Authorities have still not said how deep the budget cuts will be, leaving everyone on edge and fueling a tempest of rumors and demands for transparency because of suspicions that some measures may be hidden. Art aficionados, actors, writers and dancers are circulating petitions and holding town hall meetings to protest what they call "brutal cutbacks."
They fear layoffs, cancellations of exhibits and blackout days at major museums.
"It's been a culture shock," said the Mexican-born, U.S.-trained Hernandez, who took the Tamayo post in June. "The key is to negotiate, negotiate."
Hernandez and several other museum and gallery officials interviewed said that so far they have tightened their institutional belts in ways that the public shouldn't notice. Some have postponed exhibits, cut back on overtime, suspended publications or dropped nonessential personnel.
"I wanted to streamline things like promotions anyway, and this makes me take those decisions a little earlier," Hernandez said. "I don't plan to cut any programs, but I could reschedule some to stretch it out a bit -- a bit."
The Tamayo, built in 1981 to house the collections of renowned Mexican painter Rufino Tamayo, is better positioned than most because Tamayo formed a foundation that supports the museum, accounting for about one-third of the operating budget, Hernandez said.
Carlos Phillips Olmedo, director of three museums dedicated to Kahlo and her husband, the legendary muralist Diego Rivera, said he scrapped two shows scheduled for the summer, laid off a number of part-time docents and will probably postpone remodeling projects.
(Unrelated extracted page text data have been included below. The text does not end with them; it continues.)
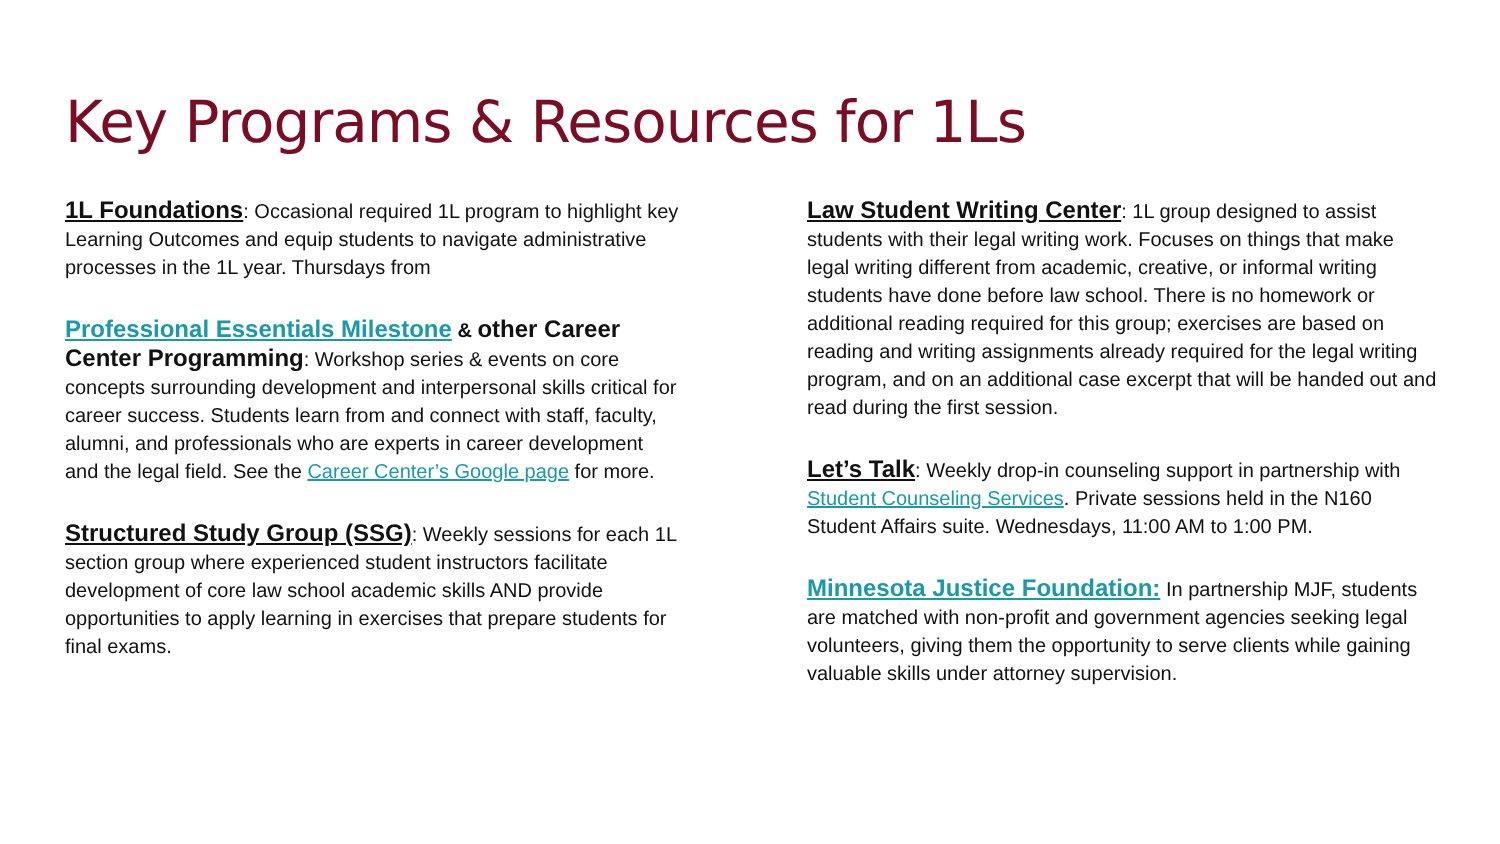Key Programs & Resources for 1Ls
1L Foundations: Occasional required 1L program to highlight key Learning Outcomes and equip students to navigate administrative processes in the 1L year. Thursdays from
Professional Essentials Milestone & other Career Center Programming: Workshop series & events on core concepts surrounding development and interpersonal skills critical for career success. Students learn from and connect with staff, faculty, alumni, and professionals who are experts in career development and the legal field. See the Career Center’s Google page for more.
Structured Study Group (SSG): Weekly sessions for each 1L section group where experienced student instructors facilitate development of core law school academic skills AND provide opportunities to apply learning in exercises that prepare students for final exams.
Law Student Writing Center: 1L group designed to assist students with their legal writing work. Focuses on things that make legal writing different from academic, creative, or informal writing students have done before law school. There is no homework or additional reading required for this group; exercises are based on reading and writing assignments already required for the legal writing program, and on an additional case excerpt that will be handed out and read during the first session.
Let’s Talk: Weekly drop-in counseling support in partnership with Student Counseling Services. Private sessions held in the N160 Student Affairs suite. Wednesdays, 11:00 AM to 1:00 PM.
Minnesota Justice Foundation: In partnership MJF, students are matched with non-profit and government agencies seeking legal volunteers, giving them the opportunity to serve clients while gaining valuable skills under attorney supervision.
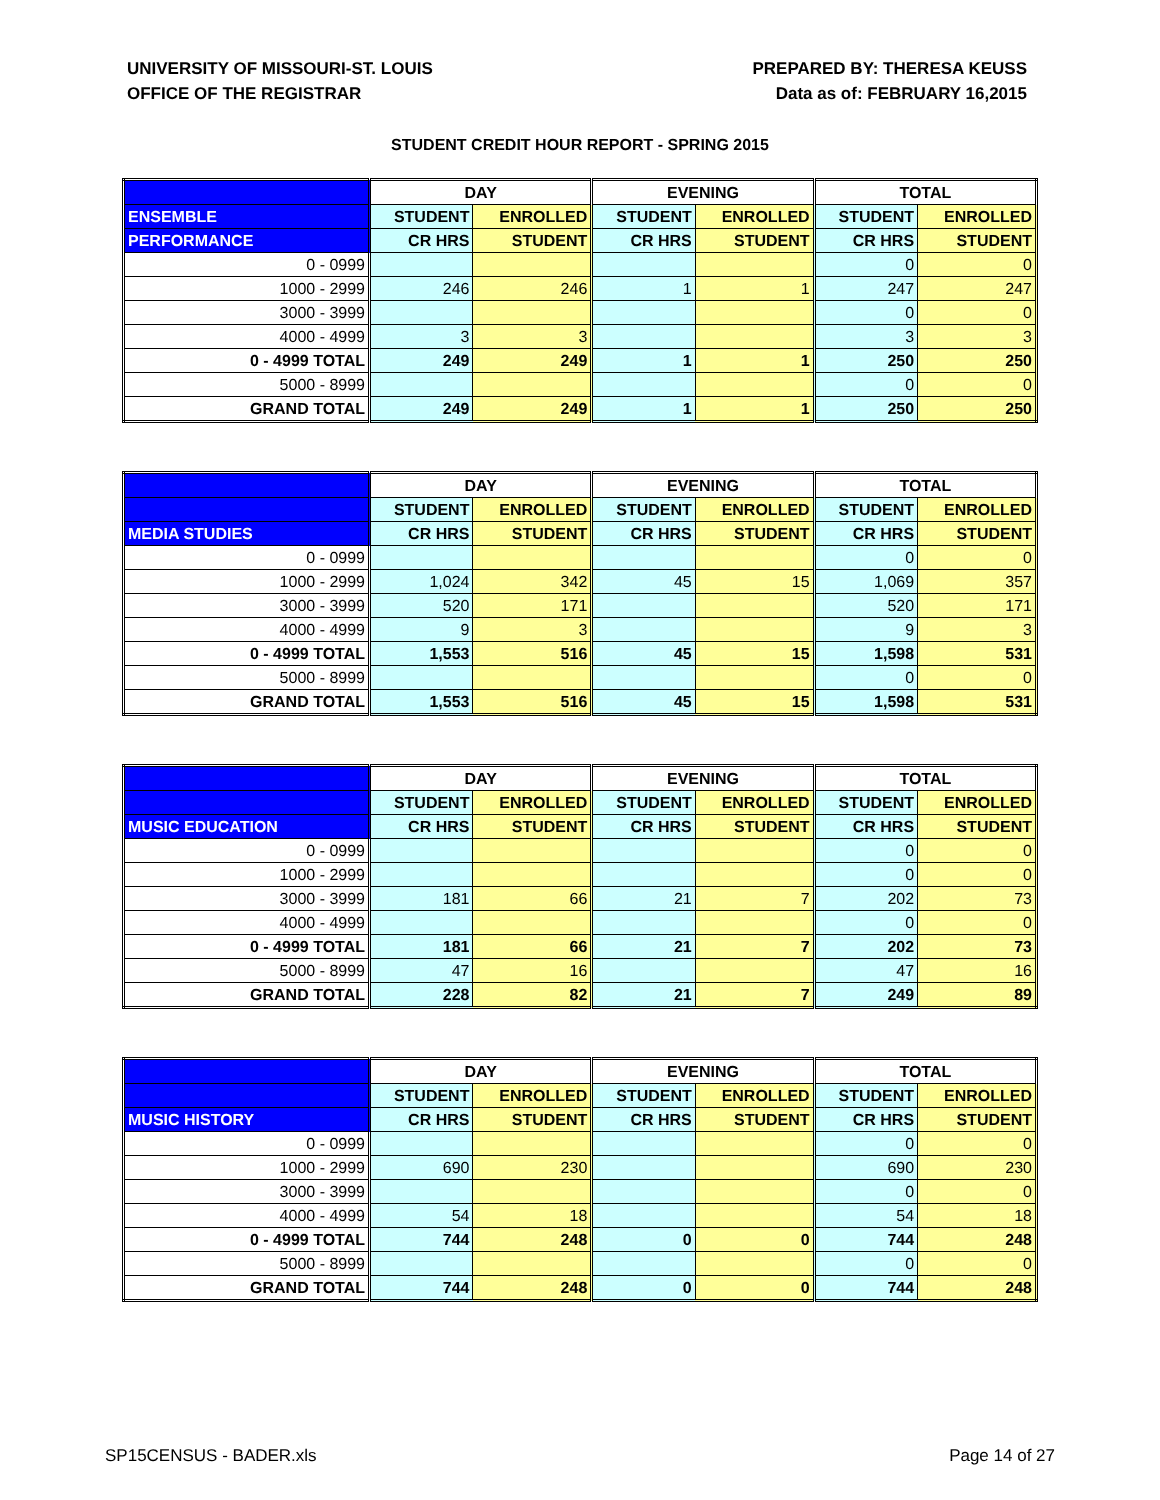UNIVERSITY OF MISSOURI-ST. LOUIS
OFFICE OF THE REGISTRAR
PREPARED BY: THERESA KEUSS
Data as of: FEBRUARY 16,2015
STUDENT CREDIT HOUR REPORT - SPRING 2015
| | DAY | | EVENING | | TOTAL | |
| --- | --- | --- | --- | --- | --- | --- |
| ENSEMBLE | STUDENT | ENROLLED | STUDENT | ENROLLED | STUDENT | ENROLLED |
| PERFORMANCE | CR HRS | STUDENT | CR HRS | STUDENT | CR HRS | STUDENT |
| 0 - 0999 | | | | | 0 | 0 |
| 1000 - 2999 | 246 | 246 | 1 | 1 | 247 | 247 |
| 3000 - 3999 | | | | | 0 | 0 |
| 4000 - 4999 | 3 | 3 | | | 3 | 3 |
| 0 - 4999 TOTAL | 249 | 249 | 1 | 1 | 250 | 250 |
| 5000 - 8999 | | | | | 0 | 0 |
| GRAND TOTAL | 249 | 249 | 1 | 1 | 250 | 250 |
| | DAY | | EVENING | | TOTAL | |
| --- | --- | --- | --- | --- | --- | --- |
| | STUDENT | ENROLLED | STUDENT | ENROLLED | STUDENT | ENROLLED |
| MEDIA STUDIES | CR HRS | STUDENT | CR HRS | STUDENT | CR HRS | STUDENT |
| 0 - 0999 | | | | | 0 | 0 |
| 1000 - 2999 | 1,024 | 342 | 45 | 15 | 1,069 | 357 |
| 3000 - 3999 | 520 | 171 | | | 520 | 171 |
| 4000 - 4999 | 9 | 3 | | | 9 | 3 |
| 0 - 4999 TOTAL | 1,553 | 516 | 45 | 15 | 1,598 | 531 |
| 5000 - 8999 | | | | | 0 | 0 |
| GRAND TOTAL | 1,553 | 516 | 45 | 15 | 1,598 | 531 |
| | DAY | | EVENING | | TOTAL | |
| --- | --- | --- | --- | --- | --- | --- |
| | STUDENT | ENROLLED | STUDENT | ENROLLED | STUDENT | ENROLLED |
| MUSIC EDUCATION | CR HRS | STUDENT | CR HRS | STUDENT | CR HRS | STUDENT |
| 0 - 0999 | | | | | 0 | 0 |
| 1000 - 2999 | | | | | 0 | 0 |
| 3000 - 3999 | 181 | 66 | 21 | 7 | 202 | 73 |
| 4000 - 4999 | | | | | 0 | 0 |
| 0 - 4999 TOTAL | 181 | 66 | 21 | 7 | 202 | 73 |
| 5000 - 8999 | 47 | 16 | | | 47 | 16 |
| GRAND TOTAL | 228 | 82 | 21 | 7 | 249 | 89 |
| | DAY | | EVENING | | TOTAL | |
| --- | --- | --- | --- | --- | --- | --- |
| | STUDENT | ENROLLED | STUDENT | ENROLLED | STUDENT | ENROLLED |
| MUSIC HISTORY | CR HRS | STUDENT | CR HRS | STUDENT | CR HRS | STUDENT |
| 0 - 0999 | | | | | 0 | 0 |
| 1000 - 2999 | 690 | 230 | | | 690 | 230 |
| 3000 - 3999 | | | | | 0 | 0 |
| 4000 - 4999 | 54 | 18 | | | 54 | 18 |
| 0 - 4999 TOTAL | 744 | 248 | 0 | 0 | 744 | 248 |
| 5000 - 8999 | | | | | 0 | 0 |
| GRAND TOTAL | 744 | 248 | 0 | 0 | 744 | 248 |
SP15CENSUS - BADER.xls Page 14 of 27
But none of this, he said, will impair the daily operation of the museums, nor will it force them to reduce operating hours.
"I don't want to say that we have not been affected, we have, but it is not a disaster," Phillips said. "We are not in articulo mortis," or at the point of death.
Phillips' institutions -- the Dolores Olmedo Patino Museum, the Frida Kahlo Blue House and the Diego Rivera Anahuacalli Museum -- are privately owned and consequently not as dependent on government money. But Phillips said attendance plummeted by 90% during the flu crisis, recovering finally last month.
Flu aside, the global financial crisis has hit Mexico particularly hard, in part because its economy is so intertwined with that of the United States. Revenue from all major sources of income, including manufacturing exports, oil, remittances and tourism, has dropped precipitously. Finance Minister Agustin Carstens, warning this month of the potential for Mexico's worst recession in 30 years, predicted a $23-billion deficit, and the economy is expected to contract by more than 7%. Carstens ordered broad cuts and said new taxes may have to be levied.
Government culture officials are seeking to downplay the impact that the cuts will have on museums, which remain among Mexico's most important tourist attractions.
"We have to protect our mission to promote art, and I am very optimistic we will be able to move forward," said Alejandra Pena, deputy general director of artistic patrimony at the National Fine Arts Institute, the government entity that oversees 18 state-financed museums, including the Tamayo and the Carrillo Gil.
At the Carrillo Gil, which specializes in contemporary art, officials also minimized the impact.
"We're working very hard to see through all of our exhibitions," said spokesman Adrian Gonzalez.
Critics say the government undervalues the role of art, culture and theater in Mexican society and in economic development, and is all too quick to pull the plug when times get tough.
"The authorities always try to resolve these problems by eliminating resources for education and culture, and so the country cannot make progress," said Rossana Filomarino, one of Mexico's foremost performers and choreographers of modern dance. "They do not understand that access to cultural production is as necessary to Mexicans as the tortilla."
Deborah Bonello of The Times' Mexico City Bureau contributed to this report.